(Material for this task)

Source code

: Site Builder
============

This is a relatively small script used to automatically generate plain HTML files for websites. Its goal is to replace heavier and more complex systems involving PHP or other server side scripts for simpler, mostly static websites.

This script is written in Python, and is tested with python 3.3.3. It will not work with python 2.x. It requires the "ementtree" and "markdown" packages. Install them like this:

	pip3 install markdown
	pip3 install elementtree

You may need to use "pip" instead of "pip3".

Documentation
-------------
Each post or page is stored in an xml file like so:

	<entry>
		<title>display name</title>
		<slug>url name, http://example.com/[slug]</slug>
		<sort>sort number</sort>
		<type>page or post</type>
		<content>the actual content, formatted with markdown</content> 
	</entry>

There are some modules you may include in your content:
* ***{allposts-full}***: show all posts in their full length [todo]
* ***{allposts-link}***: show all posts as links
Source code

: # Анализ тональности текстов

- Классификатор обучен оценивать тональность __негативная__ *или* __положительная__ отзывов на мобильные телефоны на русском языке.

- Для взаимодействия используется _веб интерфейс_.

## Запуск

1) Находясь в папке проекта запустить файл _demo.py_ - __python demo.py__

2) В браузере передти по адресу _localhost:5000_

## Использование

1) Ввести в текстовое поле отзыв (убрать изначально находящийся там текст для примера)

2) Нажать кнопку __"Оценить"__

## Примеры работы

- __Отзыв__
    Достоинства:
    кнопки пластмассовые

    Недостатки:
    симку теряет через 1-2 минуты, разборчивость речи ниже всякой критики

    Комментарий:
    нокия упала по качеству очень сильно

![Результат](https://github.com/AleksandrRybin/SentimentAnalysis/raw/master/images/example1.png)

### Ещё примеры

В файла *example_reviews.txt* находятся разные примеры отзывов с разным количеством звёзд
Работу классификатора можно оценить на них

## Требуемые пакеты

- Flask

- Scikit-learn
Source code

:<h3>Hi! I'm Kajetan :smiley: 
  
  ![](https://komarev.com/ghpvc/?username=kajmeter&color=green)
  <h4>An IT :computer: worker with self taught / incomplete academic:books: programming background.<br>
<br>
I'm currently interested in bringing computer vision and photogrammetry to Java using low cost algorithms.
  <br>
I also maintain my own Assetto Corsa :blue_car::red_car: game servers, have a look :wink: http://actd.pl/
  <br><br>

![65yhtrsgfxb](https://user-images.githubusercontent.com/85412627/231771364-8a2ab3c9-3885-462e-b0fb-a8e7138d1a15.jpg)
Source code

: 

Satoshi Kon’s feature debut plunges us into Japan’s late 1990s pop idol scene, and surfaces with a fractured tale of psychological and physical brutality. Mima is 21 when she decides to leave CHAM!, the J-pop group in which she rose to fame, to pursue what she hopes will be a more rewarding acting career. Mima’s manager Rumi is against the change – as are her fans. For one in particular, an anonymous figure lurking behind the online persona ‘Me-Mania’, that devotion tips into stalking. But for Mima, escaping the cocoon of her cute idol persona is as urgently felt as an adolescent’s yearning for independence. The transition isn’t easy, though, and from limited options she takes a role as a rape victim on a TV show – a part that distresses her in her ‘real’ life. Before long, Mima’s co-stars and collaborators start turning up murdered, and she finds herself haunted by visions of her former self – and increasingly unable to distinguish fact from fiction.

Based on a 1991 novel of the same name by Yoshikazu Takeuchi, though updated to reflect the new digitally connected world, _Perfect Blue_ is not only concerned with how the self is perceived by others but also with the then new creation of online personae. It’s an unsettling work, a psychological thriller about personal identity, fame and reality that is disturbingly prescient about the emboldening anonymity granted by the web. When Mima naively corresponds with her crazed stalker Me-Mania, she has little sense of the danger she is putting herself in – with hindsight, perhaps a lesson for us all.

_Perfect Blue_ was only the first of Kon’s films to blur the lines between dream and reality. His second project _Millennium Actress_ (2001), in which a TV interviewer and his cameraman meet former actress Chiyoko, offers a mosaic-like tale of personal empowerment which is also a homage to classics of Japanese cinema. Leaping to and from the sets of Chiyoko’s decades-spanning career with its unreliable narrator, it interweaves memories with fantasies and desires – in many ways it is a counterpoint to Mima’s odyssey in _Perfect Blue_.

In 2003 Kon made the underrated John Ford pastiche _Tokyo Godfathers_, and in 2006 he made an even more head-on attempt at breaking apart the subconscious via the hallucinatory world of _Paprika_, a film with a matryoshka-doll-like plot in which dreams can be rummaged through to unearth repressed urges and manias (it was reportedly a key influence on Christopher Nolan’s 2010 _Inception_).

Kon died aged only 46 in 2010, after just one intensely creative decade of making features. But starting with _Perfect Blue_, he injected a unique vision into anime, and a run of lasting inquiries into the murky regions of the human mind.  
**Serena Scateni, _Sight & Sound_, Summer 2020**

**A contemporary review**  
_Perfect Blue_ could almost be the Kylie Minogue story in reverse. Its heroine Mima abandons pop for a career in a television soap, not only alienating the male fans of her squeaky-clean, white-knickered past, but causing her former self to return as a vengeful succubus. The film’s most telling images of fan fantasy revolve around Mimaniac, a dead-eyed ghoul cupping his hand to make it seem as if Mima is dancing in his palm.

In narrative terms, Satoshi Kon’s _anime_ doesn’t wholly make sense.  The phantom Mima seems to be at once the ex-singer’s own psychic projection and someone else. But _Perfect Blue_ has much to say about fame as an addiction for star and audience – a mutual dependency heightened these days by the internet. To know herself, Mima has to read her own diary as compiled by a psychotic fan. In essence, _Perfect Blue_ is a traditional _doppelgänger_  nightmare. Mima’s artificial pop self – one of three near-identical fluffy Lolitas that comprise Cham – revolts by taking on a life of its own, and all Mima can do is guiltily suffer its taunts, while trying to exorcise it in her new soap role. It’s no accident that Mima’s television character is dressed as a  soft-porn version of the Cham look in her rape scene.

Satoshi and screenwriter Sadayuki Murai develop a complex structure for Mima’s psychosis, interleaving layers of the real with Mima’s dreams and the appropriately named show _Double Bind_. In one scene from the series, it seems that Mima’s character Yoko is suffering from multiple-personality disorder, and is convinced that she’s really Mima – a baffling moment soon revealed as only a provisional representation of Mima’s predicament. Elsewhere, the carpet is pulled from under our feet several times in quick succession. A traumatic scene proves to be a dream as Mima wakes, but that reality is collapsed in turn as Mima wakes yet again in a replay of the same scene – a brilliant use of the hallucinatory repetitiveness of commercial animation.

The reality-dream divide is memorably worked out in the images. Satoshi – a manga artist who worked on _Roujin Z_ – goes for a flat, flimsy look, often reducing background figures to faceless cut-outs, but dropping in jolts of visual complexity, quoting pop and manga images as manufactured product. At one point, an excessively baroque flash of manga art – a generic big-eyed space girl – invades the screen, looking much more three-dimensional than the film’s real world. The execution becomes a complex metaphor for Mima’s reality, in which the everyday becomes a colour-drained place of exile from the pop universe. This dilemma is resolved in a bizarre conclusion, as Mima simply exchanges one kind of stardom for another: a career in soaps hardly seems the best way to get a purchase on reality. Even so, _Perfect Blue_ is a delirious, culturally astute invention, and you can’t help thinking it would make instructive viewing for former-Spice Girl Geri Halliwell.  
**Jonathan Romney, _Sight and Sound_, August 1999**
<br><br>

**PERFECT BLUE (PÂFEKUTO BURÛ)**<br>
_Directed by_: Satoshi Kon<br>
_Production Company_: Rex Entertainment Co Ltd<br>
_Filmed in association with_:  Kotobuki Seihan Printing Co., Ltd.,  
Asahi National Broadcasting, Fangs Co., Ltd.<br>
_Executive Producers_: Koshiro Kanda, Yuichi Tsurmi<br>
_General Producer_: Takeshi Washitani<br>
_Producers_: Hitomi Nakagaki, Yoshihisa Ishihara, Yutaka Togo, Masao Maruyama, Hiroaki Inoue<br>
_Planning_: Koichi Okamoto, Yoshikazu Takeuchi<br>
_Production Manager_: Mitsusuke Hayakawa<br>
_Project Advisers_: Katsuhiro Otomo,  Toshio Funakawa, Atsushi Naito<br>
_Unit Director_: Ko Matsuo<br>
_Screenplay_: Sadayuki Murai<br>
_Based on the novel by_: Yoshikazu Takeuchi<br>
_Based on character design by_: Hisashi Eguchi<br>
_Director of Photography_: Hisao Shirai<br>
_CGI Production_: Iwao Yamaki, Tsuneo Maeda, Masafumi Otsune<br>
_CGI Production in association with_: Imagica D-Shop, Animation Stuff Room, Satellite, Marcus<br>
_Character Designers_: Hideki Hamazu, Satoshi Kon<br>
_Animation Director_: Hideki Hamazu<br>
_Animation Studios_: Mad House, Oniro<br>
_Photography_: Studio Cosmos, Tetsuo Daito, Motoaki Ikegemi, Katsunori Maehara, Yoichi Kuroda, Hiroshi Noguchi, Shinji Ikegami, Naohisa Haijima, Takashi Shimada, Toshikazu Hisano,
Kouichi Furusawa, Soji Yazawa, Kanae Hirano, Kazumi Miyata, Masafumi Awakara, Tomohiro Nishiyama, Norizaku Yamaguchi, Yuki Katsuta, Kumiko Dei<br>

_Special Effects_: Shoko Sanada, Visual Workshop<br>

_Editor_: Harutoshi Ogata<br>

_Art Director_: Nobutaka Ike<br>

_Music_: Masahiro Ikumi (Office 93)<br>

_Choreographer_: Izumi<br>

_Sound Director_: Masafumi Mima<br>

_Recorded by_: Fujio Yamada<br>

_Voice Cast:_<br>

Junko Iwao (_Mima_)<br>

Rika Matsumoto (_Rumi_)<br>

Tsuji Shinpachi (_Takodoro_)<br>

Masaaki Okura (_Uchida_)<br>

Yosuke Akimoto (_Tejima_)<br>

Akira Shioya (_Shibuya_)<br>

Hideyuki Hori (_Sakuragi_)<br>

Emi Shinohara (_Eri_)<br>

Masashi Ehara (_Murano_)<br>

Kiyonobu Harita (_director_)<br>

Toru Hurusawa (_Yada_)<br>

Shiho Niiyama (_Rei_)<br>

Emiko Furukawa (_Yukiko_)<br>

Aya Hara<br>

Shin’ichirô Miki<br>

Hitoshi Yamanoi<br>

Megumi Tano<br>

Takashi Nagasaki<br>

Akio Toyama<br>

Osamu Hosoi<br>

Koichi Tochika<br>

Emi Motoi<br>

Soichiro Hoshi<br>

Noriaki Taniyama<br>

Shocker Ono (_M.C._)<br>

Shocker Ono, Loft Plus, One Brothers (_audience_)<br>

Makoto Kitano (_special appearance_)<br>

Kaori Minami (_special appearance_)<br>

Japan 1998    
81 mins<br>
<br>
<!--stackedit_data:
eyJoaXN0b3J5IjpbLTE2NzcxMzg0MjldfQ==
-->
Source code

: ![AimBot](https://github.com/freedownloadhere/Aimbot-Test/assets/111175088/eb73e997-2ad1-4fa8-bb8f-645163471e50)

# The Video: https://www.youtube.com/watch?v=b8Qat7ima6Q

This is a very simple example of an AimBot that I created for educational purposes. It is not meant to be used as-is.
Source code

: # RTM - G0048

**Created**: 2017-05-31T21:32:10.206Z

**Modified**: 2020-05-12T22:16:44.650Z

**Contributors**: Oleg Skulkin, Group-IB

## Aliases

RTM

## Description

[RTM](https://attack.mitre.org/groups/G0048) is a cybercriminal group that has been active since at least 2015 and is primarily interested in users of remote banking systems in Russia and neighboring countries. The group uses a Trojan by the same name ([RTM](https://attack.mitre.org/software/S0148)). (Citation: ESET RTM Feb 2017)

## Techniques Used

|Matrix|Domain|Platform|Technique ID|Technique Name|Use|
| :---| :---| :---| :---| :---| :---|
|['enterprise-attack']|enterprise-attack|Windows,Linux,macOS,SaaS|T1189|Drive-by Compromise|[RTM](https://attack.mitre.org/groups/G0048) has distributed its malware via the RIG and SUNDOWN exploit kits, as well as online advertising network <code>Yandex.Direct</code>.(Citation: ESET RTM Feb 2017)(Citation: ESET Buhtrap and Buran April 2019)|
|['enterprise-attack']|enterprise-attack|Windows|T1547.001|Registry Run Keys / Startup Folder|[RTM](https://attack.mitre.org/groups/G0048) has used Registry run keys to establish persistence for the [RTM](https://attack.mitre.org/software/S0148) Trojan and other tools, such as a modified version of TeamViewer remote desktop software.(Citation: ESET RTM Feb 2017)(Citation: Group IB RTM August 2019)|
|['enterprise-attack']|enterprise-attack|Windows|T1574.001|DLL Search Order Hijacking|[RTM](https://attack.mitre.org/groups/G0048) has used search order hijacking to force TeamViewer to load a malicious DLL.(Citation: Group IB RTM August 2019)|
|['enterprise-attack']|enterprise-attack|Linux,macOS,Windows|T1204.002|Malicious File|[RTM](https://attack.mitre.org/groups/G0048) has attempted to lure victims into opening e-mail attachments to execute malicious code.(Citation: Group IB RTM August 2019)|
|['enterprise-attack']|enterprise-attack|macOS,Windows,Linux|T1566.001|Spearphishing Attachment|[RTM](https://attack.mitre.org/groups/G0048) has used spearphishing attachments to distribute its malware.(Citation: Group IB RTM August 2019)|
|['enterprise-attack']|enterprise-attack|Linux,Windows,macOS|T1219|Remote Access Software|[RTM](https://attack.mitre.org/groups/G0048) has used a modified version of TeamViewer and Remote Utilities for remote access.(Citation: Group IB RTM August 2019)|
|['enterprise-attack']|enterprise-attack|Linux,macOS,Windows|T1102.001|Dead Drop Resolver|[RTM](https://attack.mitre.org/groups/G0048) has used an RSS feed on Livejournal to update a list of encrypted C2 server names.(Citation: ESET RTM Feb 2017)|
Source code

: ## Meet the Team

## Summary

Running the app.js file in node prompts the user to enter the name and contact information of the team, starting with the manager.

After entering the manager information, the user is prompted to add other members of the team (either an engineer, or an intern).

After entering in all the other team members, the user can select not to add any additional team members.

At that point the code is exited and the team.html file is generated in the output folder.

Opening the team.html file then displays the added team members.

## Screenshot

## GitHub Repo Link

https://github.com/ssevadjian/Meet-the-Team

(End Material for this task)

Copy the records verbatim, starting at the line that contains "Kaori Minami (_special appearance_)<br>" and ending at the line that contains "## Description", with both of those lines included.

Kaori Minami (_special appearance_)<br>

Japan 1998    
81 mins<br>
<br>
<!--stackedit_data:
eyJoaXN0b3J5IjpbLTE2NzcxMzg0MjldfQ==
-->
Source code

: ![AimBot](https://github.com/freedownloadhere/Aimbot-Test/assets/111175088/eb73e997-2ad1-4fa8-bb8f-645163471e50)

# The Video: https://www.youtube.com/watch?v=b8Qat7ima6Q

This is a very simple example of an AimBot that I created for educational purposes. It is not meant to be used as-is.
Source code

: # RTM - G0048

**Created**: 2017-05-31T21:32:10.206Z

**Modified**: 2020-05-12T22:16:44.650Z

**Contributors**: Oleg Skulkin, Group-IB

## Aliases

RTM

## Description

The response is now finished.